For years when the economy was booming, strikes and labor disputes were often overlooked as part of China’s maturation process, said Li Qiang, founder of China Labor Watch, a nonprofit based in New York.

Today, Li said, the government sees “labor friction like a furnace — it can ignite at any time.”

Meanwhile, a larger national conversation about social inequality and economic uncertainty has roiled Chinese society.

From January through the summer, professional soccer players who were not getting paid launched a public protest and likened their plight to that of migrant construction workers.

This month, the urban middle class turned against Huawei after former employees said they were wrongfully imprisoned after challenging the technology giant for compensation they said they were owed.

The stories struck a nerve. One popular Chinese blogger compared the firm to an “evil elephant” that used its clout to squash ordinary worker “ants.” Countless other posters on Weibo, China’s answer to Twitter, likened Huawei’s top executives to privileged royalty while employees toiled long hours and without protections. Huawei has accused the employees of extortion and denied wrongdoing.

Labor advocates say pressures on the working class in China’s south — and the prospect of mass, mobilized protesters — worry authorities most.

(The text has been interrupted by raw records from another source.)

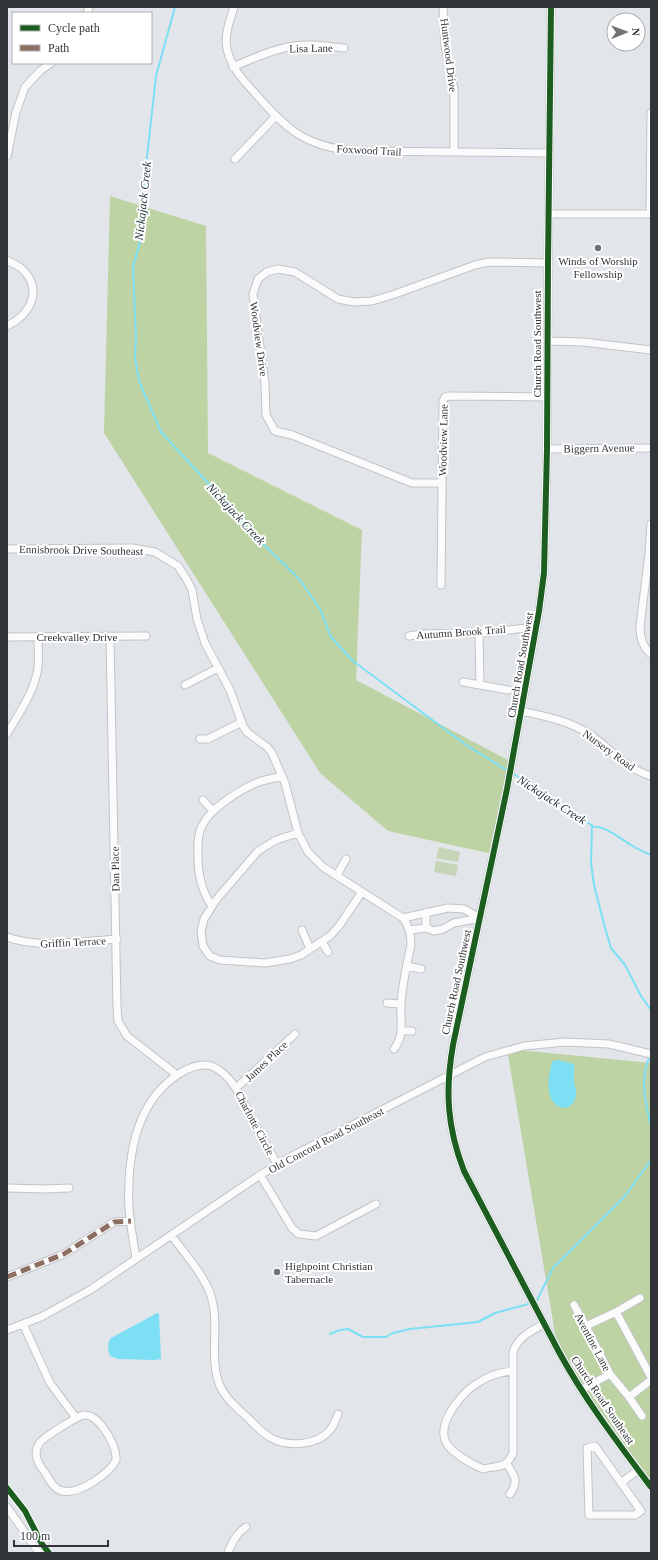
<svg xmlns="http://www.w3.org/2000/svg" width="658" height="1560" font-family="Georgia,serif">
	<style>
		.green { fill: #c6d4b8 }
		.forest { fill: #bed3a3 }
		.water { fill: #7cdff3 }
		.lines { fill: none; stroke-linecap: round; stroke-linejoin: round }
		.stream { stroke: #7cdff3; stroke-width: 2 }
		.minor-casing { stroke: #c1c4c7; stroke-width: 9 }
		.minor { stroke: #fbfbfc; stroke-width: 7 }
		.quiet { stroke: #8d6e63; stroke-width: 5; stroke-dasharray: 10 5; stroke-linecap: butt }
		.cycleway-casing { stroke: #fff; stroke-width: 8 }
		.cycleway { stroke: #1b5e20; stroke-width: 6 }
		.poi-dot { fill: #707376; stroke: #fff; stroke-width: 1.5 }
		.labels { text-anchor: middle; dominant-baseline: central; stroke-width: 4; stroke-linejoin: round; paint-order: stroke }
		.street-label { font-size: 11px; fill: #323538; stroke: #fff }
		.poi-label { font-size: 11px; fill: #323538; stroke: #fff }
		.water-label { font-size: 12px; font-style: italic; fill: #183035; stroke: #fff }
	</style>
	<rect width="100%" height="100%" fill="#e2e6ea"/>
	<path class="green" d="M439,847L460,852L458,862L436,858Z
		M436,861L458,865L456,876L434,872Z"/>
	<path class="forest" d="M110,196L206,226L208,453L362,530L356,680L512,762L497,855L388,831L320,773L104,433Z
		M507,1049L651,1063V1490L596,1413L556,1339Z"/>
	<path class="water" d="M558,1060L574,1064C575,1069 573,1074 574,1080C574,1085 577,1090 576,1095C574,1108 563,1112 554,1103C546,1096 548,1070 553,1061Z
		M157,1313L159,1314L161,1359L155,1360L118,1359L110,1356C108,1350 107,1343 111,1338Z"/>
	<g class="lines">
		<path class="stream" d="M175,7L156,76L141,211L140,242L133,267L136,337L135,357L139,381L161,432L208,483L245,526L300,580L320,609L331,637L353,661L466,745L508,771
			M512,773L553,798L594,827C604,825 622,840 631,845C637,849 644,852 651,855
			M592,825L591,863L594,885L605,928L611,948L625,965L641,996L651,1010
			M650,1056C639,1079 646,1104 651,1127
			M537,1300L553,1268L625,1196L651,1160
			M330,1334L340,1330L348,1329L363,1337H386L393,1333L410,1329L478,1322L495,1313L528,1304"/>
		<defs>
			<path id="minor" d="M234,7C230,20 224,35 227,49C231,67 242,79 254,92C286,129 305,147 355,151L550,153
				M443,7L445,46L454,89V152
				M551,7L548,263L547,449L544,573L539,611L507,789L453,1045C445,1091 447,1127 464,1171L559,1352C585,1400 618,1443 651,1487
				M87,13L89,7
				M233,67C251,59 269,51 288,47C306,43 326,46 344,48
				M7,156L16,112L25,87L40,71L51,63
				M235,159L275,117
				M549,214H651
				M650,214L651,113
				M7,260C11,263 17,265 21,268C44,289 31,314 7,326
				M547,341L583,342L651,350
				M547,449L651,448
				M442,483H412L292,435L275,431L266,415L265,384L253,294L258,279L267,272L278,269L295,272L338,299L354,302L372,301L395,294L475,265L489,262L548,263
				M651,524L649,554L640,626C640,637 642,647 651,654
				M7,549L132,548L155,552L178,566L187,580L192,590L197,619L205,643L230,690L243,726L247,732L267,747L272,753L285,783L298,833L308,852L323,867L403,918C409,926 411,934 411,944C407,964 402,985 401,1005C400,1022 405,1034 394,1049
				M441,585L443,401L445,397L449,396L547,397
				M479,633L480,685
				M409,636L422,634L479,633L537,627
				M7,637L146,636
				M110,637L117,1006L118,1021L127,1036L177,1075
				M463,682L508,690
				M185,685L218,668
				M521,711C545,716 570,721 591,735C611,749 626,769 651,776
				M7,734C19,713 34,693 38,668C39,658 38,647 38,637
				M200,739H208L242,722
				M203,800L213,811
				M298,833L276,840L258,851L216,900L204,919L201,932L203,946L210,956L220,960L265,963L290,959L301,955L330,936L339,926L362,892
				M337,875L346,859
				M212,906C202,892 198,875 198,857C198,846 197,834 203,824C211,808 240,790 256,783C264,780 273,778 282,776
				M403,918L448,908L464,909L480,918
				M426,928V912
				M302,930L310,949
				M410,930L426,928L434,931L443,929L454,923L480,918
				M7,937C37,949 84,941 117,939
				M322,942L328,952
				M407,966L421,969
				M387,1003L401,1004
				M401,1031H412
				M236,1088L295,1034
				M260,1175L292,1228L299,1234L316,1236L376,1204
				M7,1188L46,1189L69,1188
				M171,1235C184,1253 202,1272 210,1293C221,1323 208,1357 220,1386C226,1399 238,1409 248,1418C255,1425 262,1433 271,1438C288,1447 317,1446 330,1430C334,1426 336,1419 338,1414
				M136,1259C134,1242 130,1225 129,1208C128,1199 129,1190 129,1181C131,1138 143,1095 182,1072C194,1065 207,1061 219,1070C236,1082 243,1102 252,1120C260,1135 269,1149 277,1164
				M7,1277L64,1254L114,1222L131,1221
				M574,1305L586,1326L610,1374L629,1397L642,1416
				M616,1312L651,1377
				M23,1324L50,1383L76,1418
				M586,1326L616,1312L640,1298
				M7,1330L41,1317L90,1290L260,1175L292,1156L485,1057L524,1046L565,1042L609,1044L651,1054
				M513,1371C501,1372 491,1375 481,1381C464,1390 438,1420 445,1440C449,1452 473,1465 483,1469C498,1465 505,1470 513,1453V1352C518,1337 531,1331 544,1324
				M581,1390L610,1374
				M629,1397L651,1380
				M83,1415C86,1415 89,1415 92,1417C103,1423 117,1447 116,1460C109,1474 79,1495 62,1491C54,1489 50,1481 46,1474C43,1470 38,1464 37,1458C35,1454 37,1447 39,1444C43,1437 75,1418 83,1415Z
				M595,1446L641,1511L635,1515H589L587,1448Z
				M506,1463C515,1476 519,1481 510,1494
				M621,1483L638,1470
				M7,1507L39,1553
				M228,1553C232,1542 236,1534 246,1527"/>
		</defs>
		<use href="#minor" class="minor-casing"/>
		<use href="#minor" class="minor"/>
		<path class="quiet" d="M7,1277L64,1254L114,1222L131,1221"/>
		<defs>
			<path id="cycleway" d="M551,7L548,263L547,449L544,573L539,611L507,789L453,1045C445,1091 447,1127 464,1171L559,1352C585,1400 618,1443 651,1487
				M7,1488L25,1511L42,1544L49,1553"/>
		</defs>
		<use href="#cycleway" class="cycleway-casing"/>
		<use href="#cycleway" class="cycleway"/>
	</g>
	<g class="poi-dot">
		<circle cx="598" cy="248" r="4"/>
		<circle cx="277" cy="1272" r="4"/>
	</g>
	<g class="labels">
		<g class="street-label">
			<text transform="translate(311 48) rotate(-1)">Lisa Lane</text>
			<text transform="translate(449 55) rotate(83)">Huntwood Drive</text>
			<text transform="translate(369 150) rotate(3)">Foxwood Trail</text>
			<text transform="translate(259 339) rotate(82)">Woodview Drive</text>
			<text transform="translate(537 344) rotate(-90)">Church Road Southwest</text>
			<text transform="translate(443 440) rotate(-89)">Woodview Lane</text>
			<text transform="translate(599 448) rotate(-1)">Biggern Avenue</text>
			<text transform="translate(81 550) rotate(1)">Ennisbrook Drive Southeast</text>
			<text transform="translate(461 632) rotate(-4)">Autumn Brook Trail</text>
			<text x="77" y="637">Creekvalley Drive</text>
			<text transform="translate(520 665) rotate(-80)">Church Road Southwest</text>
			<text transform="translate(609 750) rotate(36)">Nursery Road</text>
			<text transform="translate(115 869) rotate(-91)">Dan Place</text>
			<text transform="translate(73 942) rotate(-3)">Griffin Terrace</text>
			<text transform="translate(456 982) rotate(-78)">Church Road Southwest</text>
			<text transform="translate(266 1061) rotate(-43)">James Place</text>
			<text transform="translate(255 1123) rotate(62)">Charlotte Circle</text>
			<text transform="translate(326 1140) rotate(-28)">Old Concord Road Southeast</text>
			<text transform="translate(593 1342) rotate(62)">Aventine Lane</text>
			<text transform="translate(603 1400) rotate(56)">Church Road Southeast</text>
		</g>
		<g class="poi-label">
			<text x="598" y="261">Winds of Worship<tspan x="598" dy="13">Fellowship</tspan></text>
			<text x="285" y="1266" text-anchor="start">Highpoint Christian<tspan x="285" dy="13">Tabernacle</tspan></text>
		</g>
		<g class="water-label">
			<text transform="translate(143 201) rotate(-84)">Nickajack Creek</text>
			<text transform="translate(236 514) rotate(47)">Nickajack Creek</text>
			<text transform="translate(552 800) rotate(33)">Nickajack Creek</text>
		</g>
	</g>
	<rect width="658" height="1560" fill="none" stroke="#323538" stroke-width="16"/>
	<rect x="12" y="12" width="140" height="52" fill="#ffffff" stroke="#adaeaf"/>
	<rect x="20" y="25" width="20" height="6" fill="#1b5e20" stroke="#adaeaf"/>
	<text x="48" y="32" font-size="12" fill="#323538">Cycle path</text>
	<rect x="20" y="45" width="20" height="6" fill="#8d6e63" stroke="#adaeaf"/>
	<text x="48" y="52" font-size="12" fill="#323538">Path</text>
	<g transform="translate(626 32) rotate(89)"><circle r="19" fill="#ffffff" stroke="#adaeaf"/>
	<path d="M0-3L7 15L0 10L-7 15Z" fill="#707376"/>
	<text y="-6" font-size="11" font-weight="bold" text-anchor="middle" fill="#323538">N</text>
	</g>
	<path d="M14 1540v6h94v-6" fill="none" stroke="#323538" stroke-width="2"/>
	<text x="20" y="1540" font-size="12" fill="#323538" stroke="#ffffff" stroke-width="3" paint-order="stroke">100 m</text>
</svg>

Sanitation workers and street cleaners — the type of workers Chen sought to help — have held 15 strikes this year, according to Geoff Crothall of China Labor Bulletin, a Hong Kong nonprofit. That’s up from 11 the previous year.

“There’s such an uptick, a critical load, in workers determined to defend their rights” compared with previous years, Crothall said. “That’s why the government sees it as such a sensitive issue.”

Chen’s arrest this month, his supporters say, would have been difficult to imagine in 2011, when he first became involved in the sanitation workers’ cause.

Still an undergraduate medical student at Sun Yat-sen University in Guangzhou, Chen observed campus cleaners holding protests to demand higher pay. He began interviewing street cleaners to weave together biographical essays that illustrated their poor working conditions and meager compensation — the kind of writing that would come to define his activism.

He abandoned his medical career and shifted into labor activism full time by 2014, when he helped sanitation workers hold repeated strikes and mass demonstrations in southern China that resulted in the effective doubling of their minimum pay to $360 a month, said Yu Wucang, a sanitation worker who campaigned alongside Chen.

The most serious repercussion Chen faced then was that his university threatened to fail him. So he continued studies at Penn State — where he helped organize a graduate-student union — and later worked as an intern at the University of California at Berkeley.

He returned to China and became known for running the Heart Sanitation blog that solicited essays from street cleaners.

In recent months, Yu, the sanitation worker, said he discussed with Chen about posting less on social media as he saw other activists disappear one by one. Chen confessed that security officials were often summoning him for talks.

“I told him, don’t be too forward, don’t be too direct,” Yu said. “Maybe we have already done quite a lot for the cause.”

Chen went ahead last week and posted on his website the demands from 130 street cleaners for about $280,000 in wages they said they were owed.

Three days later, he was driven from his home in a minivan by roughly 10 security officials, his supporters said.

“In southern China, everyone is getting locked up,” Yu said.